---------- Task material ----------

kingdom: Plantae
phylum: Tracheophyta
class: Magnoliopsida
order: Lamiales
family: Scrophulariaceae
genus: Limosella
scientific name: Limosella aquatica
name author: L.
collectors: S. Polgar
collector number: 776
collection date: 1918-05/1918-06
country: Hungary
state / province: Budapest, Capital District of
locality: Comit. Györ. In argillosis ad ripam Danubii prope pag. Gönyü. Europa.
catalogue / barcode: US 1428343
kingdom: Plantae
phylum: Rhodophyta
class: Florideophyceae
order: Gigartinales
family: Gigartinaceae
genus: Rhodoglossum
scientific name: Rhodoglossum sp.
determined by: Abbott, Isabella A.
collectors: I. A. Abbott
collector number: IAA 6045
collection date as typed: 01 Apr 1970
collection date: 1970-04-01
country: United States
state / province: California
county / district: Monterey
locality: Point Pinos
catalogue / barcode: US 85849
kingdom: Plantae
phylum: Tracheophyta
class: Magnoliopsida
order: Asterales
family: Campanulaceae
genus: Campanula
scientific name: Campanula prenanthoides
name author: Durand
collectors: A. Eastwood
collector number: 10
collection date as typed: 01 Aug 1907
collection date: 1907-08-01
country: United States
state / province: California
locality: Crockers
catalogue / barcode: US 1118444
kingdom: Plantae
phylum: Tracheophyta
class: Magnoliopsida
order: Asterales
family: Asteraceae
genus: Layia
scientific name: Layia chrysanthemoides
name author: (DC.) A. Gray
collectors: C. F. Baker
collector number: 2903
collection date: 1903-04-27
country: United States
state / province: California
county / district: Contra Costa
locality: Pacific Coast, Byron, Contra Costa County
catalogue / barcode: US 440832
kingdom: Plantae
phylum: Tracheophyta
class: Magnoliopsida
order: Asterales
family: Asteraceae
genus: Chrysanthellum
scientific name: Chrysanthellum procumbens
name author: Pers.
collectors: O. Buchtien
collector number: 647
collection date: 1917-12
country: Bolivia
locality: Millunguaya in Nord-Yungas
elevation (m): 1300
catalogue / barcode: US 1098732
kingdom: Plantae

----------

*Task directions*
Would you put every line of the records, from the line containing "locality: Crockers" up to and including the last line, into a numbered list with blank lines left out?

*Finished answer*
1. locality: Crockers
2. catalogue / barcode: US 1118444
3. kingdom: Plantae
4. phylum: Tracheophyta
5. class: Magnoliopsida
6. order: Asterales
7. family: Asteraceae
8. genus: Layia
9. scientific name: Layia chrysanthemoides
10. name author: (DC.) A. Gray
11. collectors: C. F. Baker
12. collector number: 2903
13. collection date: 1903-04-27
14. country: United States
15. state / province: California
16. county / district: Contra Costa
17. locality: Pacific Coast, Byron, Contra Costa County
18. catalogue / barcode: US 440832
19. kingdom: Plantae
20. phylum: Tracheophyta
21. class: Magnoliopsida
22. order: Asterales
23. family: Asteraceae
24. genus: Chrysanthellum
25. scientific name: Chrysanthellum procumbens
26. name author: Pers.
27. collectors: O. Buchtien
28. collector number: 647
29. collection date: 1917-12
30. country: Bolivia
31. locality: Millunguaya in Nord-Yungas
32. elevation (m): 1300
33. catalogue / barcode: US 1098732
34. kingdom: Plantae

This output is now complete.